┏━━

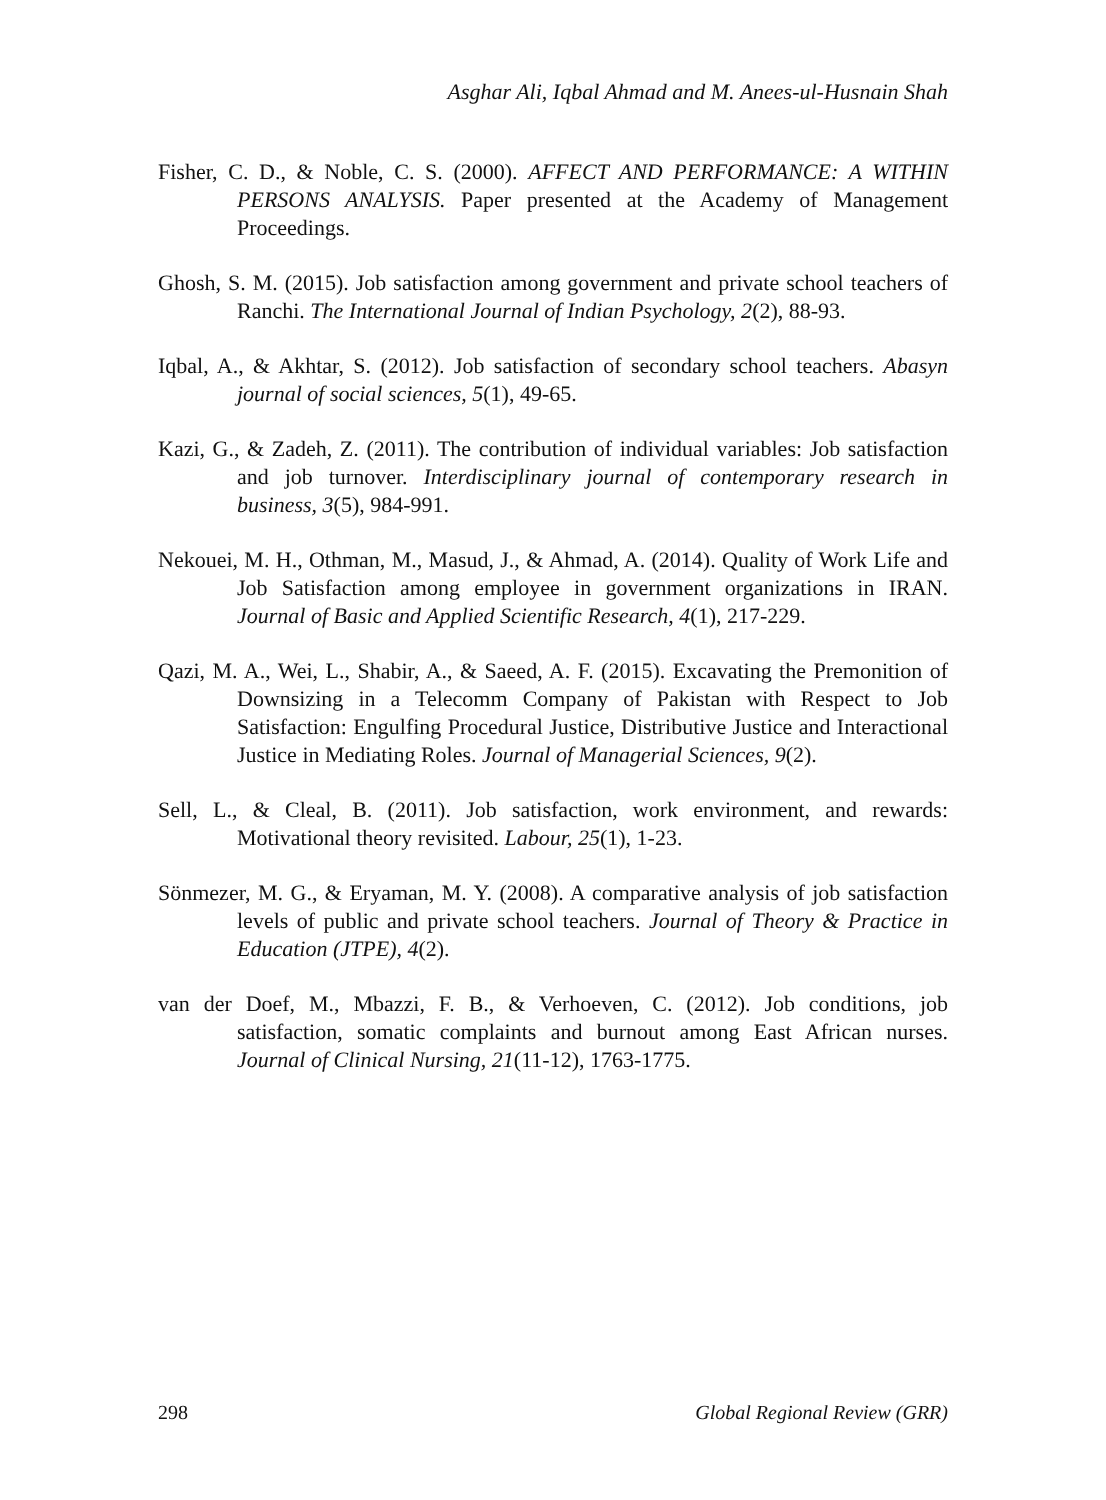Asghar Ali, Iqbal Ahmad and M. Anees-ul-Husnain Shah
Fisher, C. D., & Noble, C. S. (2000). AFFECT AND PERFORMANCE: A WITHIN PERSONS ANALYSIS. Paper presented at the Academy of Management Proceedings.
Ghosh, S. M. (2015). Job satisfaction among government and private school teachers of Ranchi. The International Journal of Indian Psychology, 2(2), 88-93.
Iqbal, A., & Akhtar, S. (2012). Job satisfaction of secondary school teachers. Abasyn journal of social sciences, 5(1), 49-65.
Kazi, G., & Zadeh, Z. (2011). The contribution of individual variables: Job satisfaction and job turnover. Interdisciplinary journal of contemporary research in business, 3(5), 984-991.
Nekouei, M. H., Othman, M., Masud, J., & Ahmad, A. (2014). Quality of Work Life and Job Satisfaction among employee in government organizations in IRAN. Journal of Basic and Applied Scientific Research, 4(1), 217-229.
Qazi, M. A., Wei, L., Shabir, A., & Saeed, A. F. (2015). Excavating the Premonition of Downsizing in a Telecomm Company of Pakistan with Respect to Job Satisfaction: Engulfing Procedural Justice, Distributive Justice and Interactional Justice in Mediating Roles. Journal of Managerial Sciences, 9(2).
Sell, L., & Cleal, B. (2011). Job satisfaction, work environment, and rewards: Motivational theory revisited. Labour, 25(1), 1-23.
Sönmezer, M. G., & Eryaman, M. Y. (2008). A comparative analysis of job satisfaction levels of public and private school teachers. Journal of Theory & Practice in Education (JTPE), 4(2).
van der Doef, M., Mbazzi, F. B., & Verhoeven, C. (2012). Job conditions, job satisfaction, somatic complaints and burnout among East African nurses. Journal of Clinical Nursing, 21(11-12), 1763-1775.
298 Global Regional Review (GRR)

┗━━
┏━━

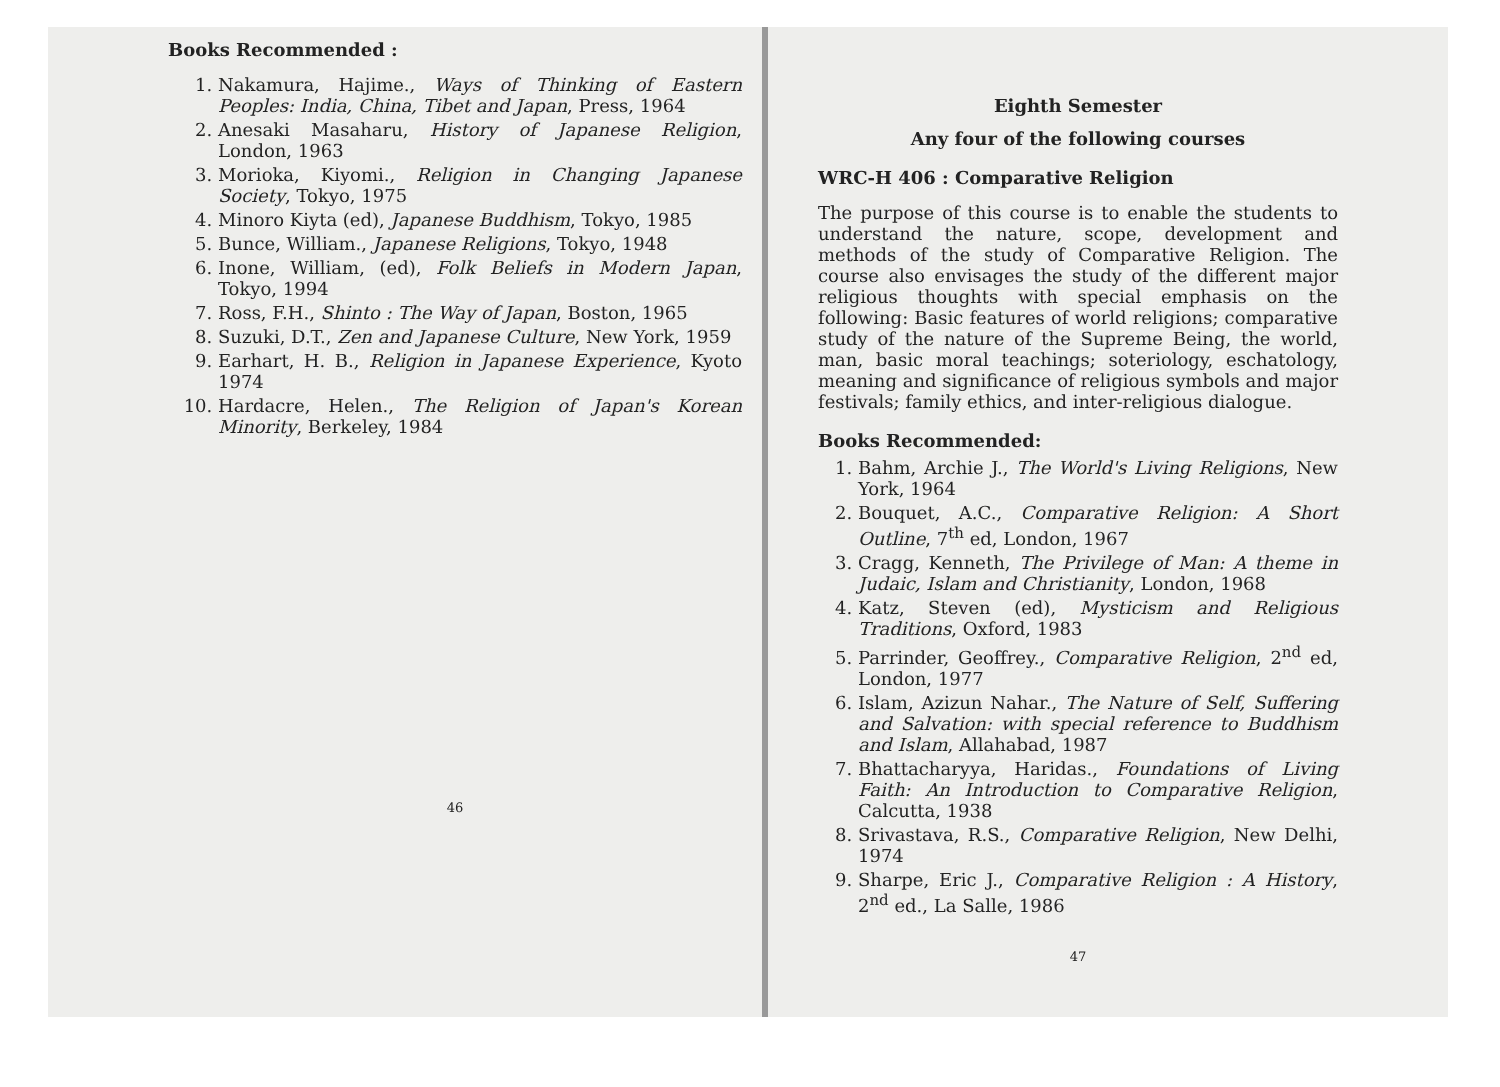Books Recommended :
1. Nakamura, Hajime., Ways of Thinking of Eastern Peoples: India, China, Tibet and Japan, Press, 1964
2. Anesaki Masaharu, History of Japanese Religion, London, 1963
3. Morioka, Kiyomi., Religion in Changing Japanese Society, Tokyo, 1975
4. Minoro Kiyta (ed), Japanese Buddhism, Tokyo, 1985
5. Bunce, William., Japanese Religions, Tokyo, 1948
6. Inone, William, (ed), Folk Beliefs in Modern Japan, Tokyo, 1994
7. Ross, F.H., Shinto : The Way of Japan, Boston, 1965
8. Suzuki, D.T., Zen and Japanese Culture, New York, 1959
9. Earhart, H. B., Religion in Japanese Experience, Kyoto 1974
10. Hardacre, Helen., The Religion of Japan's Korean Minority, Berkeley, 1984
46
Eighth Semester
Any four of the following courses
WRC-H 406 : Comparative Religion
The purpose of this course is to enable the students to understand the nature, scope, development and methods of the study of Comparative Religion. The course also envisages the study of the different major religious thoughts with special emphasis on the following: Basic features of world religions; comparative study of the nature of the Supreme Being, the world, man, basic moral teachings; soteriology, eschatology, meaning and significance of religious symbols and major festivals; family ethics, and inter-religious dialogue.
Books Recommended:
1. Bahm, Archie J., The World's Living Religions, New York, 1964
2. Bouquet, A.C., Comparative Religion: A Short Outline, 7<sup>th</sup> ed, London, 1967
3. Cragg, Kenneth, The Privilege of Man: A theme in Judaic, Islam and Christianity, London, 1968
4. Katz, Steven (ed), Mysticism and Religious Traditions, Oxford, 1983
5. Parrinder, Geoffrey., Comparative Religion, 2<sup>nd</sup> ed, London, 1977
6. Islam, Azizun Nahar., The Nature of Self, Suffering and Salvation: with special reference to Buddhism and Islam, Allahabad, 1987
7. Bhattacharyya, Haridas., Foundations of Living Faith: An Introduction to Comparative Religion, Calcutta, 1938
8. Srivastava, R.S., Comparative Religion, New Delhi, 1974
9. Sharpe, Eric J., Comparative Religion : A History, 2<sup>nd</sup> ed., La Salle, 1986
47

┗━━

*ABOUT THIS TASK:*
Within the data above, the span starting at the line containing "1. Bahm, Archie" and ending at the line containing "4. Katz, Steven" is to be retyped exactly, with no other lines.

*RESPONSE AREA:*
1. Bahm, Archie J., The World's Living Religions, New York, 1964
2. Bouquet, A.C., Comparative Religion: A Short Outline, 7<sup>th</sup> ed, London, 1967
3. Cragg, Kenneth, The Privilege of Man: A theme in Judaic, Islam and Christianity, London, 1968
4. Katz, Steven (ed), Mysticism and Religious Traditions, Oxford, 1983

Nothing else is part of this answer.